> JOB ITEM
Lay out the listing from its first line through the line with "skincare, haircare, fragrance, body, and" as a JSON list of strings, one string per line, skipping any blank lines.

┄┄┄┄┄┄┄┄┄┄┄┄┄┄┄┄┄┄┄┄

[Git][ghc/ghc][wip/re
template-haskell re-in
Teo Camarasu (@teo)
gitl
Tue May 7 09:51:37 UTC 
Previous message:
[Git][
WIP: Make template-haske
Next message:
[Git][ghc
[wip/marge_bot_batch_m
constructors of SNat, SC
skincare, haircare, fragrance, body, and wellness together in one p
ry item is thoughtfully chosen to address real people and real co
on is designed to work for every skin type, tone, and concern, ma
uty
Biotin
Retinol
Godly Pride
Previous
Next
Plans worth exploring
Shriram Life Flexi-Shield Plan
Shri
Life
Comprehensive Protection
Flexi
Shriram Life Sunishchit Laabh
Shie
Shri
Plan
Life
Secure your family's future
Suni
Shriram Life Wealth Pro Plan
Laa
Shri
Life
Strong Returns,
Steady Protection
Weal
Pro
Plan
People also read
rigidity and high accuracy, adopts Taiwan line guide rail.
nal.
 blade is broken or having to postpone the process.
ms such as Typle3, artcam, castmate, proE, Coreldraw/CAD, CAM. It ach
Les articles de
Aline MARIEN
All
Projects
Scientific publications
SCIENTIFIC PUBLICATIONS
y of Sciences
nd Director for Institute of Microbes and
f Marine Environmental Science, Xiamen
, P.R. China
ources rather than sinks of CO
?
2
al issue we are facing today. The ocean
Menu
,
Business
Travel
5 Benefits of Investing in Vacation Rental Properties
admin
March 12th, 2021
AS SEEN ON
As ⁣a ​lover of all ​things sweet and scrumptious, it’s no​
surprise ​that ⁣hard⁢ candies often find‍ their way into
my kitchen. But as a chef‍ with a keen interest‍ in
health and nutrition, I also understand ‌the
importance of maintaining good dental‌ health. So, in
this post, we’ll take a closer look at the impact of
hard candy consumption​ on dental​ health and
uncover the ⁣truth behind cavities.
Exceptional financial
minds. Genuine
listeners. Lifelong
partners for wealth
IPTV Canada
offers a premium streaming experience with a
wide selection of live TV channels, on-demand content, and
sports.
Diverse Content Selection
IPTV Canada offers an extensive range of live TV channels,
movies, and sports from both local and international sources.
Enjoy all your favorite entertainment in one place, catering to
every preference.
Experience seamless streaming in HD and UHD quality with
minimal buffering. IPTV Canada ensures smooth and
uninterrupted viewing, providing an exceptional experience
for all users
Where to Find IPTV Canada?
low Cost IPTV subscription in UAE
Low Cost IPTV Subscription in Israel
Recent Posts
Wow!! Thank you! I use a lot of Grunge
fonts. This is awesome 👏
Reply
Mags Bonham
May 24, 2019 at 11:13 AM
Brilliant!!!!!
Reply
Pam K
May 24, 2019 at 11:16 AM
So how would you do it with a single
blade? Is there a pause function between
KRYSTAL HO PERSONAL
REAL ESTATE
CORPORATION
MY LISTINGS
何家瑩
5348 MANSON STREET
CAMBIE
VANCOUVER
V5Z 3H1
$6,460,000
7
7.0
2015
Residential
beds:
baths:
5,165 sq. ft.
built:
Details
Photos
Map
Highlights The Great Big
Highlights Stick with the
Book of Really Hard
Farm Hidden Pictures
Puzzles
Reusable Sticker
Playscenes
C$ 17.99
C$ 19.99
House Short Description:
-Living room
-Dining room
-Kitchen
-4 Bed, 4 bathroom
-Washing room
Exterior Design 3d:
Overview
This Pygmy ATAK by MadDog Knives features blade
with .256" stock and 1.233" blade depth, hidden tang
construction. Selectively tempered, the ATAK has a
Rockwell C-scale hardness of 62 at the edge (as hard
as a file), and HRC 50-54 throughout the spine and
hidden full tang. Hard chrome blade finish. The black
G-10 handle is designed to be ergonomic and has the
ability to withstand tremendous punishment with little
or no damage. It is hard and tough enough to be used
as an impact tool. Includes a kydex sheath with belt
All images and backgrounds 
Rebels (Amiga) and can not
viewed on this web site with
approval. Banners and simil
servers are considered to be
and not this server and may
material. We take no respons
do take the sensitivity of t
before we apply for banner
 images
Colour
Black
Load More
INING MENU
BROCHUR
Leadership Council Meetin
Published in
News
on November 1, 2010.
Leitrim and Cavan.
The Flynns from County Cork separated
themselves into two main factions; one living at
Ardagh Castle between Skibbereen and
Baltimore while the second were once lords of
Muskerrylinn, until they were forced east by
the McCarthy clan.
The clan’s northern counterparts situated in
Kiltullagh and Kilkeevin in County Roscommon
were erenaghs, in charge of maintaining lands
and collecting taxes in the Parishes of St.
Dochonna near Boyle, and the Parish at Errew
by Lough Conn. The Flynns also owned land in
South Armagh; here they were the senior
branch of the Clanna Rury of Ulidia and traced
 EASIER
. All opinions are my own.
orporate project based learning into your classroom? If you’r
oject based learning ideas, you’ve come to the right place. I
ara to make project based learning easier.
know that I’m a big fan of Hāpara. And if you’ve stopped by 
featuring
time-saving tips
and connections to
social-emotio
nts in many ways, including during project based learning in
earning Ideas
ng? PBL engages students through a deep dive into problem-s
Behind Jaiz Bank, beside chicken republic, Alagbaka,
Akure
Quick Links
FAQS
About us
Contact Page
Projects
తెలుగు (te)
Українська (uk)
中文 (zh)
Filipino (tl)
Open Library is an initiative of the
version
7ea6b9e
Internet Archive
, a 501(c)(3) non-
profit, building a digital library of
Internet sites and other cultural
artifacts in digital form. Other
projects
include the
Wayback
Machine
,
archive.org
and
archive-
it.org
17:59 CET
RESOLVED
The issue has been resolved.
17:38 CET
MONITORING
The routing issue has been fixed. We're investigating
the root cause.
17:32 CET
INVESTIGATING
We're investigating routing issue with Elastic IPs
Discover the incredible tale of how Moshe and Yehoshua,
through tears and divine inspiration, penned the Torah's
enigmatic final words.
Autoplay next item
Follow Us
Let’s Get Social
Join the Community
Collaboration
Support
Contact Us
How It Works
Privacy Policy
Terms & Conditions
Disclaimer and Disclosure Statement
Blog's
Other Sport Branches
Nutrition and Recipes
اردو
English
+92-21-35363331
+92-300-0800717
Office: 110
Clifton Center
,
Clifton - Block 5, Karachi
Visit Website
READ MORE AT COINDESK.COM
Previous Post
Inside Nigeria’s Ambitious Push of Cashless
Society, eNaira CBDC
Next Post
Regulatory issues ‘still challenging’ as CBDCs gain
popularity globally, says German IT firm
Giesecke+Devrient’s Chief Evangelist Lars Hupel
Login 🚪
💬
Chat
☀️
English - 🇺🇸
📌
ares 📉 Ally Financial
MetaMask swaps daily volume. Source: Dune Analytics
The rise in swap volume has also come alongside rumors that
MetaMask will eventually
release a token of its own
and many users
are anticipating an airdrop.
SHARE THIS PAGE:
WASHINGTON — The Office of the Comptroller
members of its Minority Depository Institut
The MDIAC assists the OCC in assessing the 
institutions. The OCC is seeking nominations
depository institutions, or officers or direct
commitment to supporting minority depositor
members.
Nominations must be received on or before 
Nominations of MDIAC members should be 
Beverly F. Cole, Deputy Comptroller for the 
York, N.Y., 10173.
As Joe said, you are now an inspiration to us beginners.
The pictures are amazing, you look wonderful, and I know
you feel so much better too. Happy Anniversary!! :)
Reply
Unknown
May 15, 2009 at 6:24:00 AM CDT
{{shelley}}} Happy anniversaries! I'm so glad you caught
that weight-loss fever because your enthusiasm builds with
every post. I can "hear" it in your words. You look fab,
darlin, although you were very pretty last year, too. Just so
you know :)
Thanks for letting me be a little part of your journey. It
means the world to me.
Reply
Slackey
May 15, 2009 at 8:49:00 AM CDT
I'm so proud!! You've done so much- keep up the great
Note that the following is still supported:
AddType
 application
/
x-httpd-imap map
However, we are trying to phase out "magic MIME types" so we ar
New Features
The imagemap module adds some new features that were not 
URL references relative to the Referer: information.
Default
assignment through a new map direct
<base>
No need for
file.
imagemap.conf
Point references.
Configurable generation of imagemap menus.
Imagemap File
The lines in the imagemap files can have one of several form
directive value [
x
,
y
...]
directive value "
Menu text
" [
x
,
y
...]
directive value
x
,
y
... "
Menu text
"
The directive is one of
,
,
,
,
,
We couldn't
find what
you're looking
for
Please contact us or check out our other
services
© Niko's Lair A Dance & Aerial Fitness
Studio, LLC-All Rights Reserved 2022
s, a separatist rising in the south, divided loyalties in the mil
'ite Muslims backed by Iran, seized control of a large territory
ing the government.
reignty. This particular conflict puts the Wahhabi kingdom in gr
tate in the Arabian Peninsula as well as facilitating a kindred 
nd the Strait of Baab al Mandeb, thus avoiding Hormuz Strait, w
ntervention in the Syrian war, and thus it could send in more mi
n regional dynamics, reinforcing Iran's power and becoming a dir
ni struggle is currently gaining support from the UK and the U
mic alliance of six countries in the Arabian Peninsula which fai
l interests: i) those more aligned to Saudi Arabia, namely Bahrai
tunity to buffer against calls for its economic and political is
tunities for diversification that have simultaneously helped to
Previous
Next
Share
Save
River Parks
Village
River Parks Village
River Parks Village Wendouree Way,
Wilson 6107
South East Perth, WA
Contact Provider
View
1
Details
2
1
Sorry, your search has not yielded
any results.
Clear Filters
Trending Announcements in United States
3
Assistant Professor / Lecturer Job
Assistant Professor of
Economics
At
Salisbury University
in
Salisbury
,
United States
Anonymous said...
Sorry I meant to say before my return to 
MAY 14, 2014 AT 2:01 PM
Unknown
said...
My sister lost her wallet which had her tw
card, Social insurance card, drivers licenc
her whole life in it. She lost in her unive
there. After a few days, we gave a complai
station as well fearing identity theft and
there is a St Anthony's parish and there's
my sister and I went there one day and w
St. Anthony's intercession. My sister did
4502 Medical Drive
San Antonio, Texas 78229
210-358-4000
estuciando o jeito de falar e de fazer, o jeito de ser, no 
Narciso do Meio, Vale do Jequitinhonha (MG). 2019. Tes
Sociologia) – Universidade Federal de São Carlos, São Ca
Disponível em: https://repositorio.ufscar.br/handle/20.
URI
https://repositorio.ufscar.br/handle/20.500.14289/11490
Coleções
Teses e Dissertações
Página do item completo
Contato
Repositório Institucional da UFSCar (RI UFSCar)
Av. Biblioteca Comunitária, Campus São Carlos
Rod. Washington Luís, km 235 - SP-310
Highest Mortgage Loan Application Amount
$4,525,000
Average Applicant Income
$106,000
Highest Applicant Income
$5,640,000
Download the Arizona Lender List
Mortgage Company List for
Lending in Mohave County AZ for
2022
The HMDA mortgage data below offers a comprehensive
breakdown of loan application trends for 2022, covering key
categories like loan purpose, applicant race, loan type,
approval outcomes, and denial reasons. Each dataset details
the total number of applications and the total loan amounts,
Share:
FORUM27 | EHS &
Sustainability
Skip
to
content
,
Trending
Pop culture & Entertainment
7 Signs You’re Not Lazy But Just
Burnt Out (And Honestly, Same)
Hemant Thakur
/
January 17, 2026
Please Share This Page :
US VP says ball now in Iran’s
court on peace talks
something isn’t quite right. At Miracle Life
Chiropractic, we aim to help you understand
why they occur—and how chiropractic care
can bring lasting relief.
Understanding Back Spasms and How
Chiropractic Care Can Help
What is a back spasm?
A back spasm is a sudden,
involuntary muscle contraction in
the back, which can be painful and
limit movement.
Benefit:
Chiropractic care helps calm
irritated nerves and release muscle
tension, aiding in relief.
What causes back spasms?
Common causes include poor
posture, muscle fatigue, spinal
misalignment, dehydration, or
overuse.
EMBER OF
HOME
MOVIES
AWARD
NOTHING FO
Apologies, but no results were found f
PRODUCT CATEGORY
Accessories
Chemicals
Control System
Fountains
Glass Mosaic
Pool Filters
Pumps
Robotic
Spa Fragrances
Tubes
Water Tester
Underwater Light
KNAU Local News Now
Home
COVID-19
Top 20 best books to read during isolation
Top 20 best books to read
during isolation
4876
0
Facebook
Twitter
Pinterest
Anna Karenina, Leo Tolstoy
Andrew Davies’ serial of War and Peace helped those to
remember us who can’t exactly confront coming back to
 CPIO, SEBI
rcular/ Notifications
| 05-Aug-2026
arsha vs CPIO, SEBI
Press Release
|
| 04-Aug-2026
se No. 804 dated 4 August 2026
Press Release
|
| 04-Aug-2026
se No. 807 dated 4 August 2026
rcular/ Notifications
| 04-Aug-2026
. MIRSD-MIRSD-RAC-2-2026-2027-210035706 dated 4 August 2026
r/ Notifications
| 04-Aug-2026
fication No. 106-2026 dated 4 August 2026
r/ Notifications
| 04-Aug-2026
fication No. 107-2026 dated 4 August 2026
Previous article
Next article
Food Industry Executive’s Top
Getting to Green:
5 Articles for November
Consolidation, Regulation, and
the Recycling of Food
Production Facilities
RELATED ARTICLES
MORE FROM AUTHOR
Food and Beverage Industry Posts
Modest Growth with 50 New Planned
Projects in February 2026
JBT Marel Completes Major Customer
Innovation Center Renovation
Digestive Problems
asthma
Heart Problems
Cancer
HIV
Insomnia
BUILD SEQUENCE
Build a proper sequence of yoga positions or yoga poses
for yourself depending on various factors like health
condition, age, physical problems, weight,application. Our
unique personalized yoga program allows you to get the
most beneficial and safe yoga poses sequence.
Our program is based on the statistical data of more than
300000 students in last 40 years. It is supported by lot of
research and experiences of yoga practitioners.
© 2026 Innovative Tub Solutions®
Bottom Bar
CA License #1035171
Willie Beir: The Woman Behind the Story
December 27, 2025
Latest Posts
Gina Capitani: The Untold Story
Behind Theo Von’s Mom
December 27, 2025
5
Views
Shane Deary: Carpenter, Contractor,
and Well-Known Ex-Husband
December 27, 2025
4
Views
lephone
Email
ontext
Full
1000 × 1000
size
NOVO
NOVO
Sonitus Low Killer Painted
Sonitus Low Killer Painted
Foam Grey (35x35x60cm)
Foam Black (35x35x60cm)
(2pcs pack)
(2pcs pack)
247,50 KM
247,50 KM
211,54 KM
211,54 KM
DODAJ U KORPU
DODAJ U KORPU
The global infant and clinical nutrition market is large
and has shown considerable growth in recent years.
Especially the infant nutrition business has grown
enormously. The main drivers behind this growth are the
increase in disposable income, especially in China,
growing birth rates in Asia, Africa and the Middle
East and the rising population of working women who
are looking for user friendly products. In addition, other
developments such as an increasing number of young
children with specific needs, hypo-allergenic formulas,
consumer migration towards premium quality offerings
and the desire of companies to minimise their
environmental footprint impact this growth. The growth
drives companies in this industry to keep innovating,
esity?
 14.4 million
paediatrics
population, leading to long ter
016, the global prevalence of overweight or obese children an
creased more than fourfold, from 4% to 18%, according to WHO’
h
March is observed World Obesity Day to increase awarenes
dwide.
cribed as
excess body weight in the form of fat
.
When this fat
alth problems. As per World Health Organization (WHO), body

┄┄┄┄┄┄┄┄┄┄┄┄┄┄┄┄┄┄┄┄

> SOLUTION
[
  "[Git][ghc/ghc][wip/re",
  "template-haskell re-in",
  "Teo Camarasu (@teo)",
  "gitl",
  "Tue May 7 09:51:37 UTC ",
  "Previous message:",
  "[Git][",
  "WIP: Make template-haske",
  "Next message:",
  "[Git][ghc",
  "[wip/marge_bot_batch_m",
  "constructors of SNat, SC",
  "skincare, haircare, fragrance, body, and wellness together in one p"
]